INSTRUCTIONS TO FOLLOW |
Here is the listing. Report each line in it that contains the string "Kommentar".

TASK INPUTS |
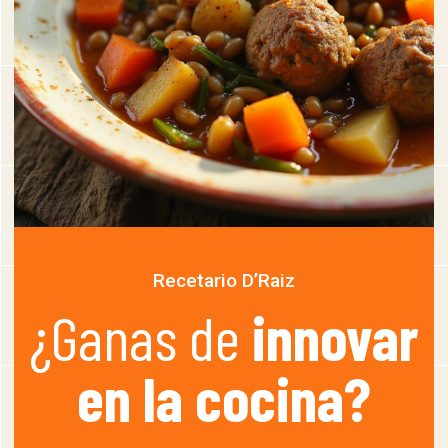
Recetario D’Raiz
¿Ganas de
innovar
en la cocina?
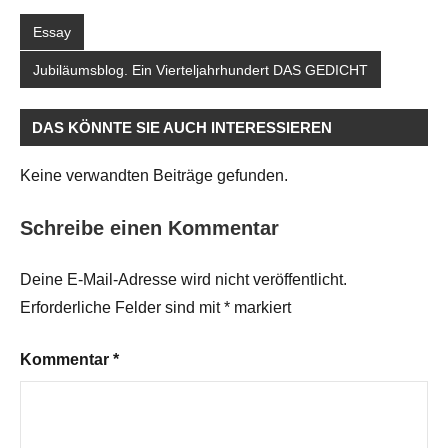
Essay
Jubiläumsblog. Ein Vierteljahrhundert DAS GEDICHT
DAS KÖNNTE SIE AUCH INTERESSIEREN
Keine verwandten Beiträge gefunden.
Schreibe einen Kommentar
Deine E-Mail-Adresse wird nicht veröffentlicht.
Erforderliche Felder sind mit
*
markiert
Kommentar
*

SOLVED EXERCISE |
Schreibe einen Kommentar
Kommentar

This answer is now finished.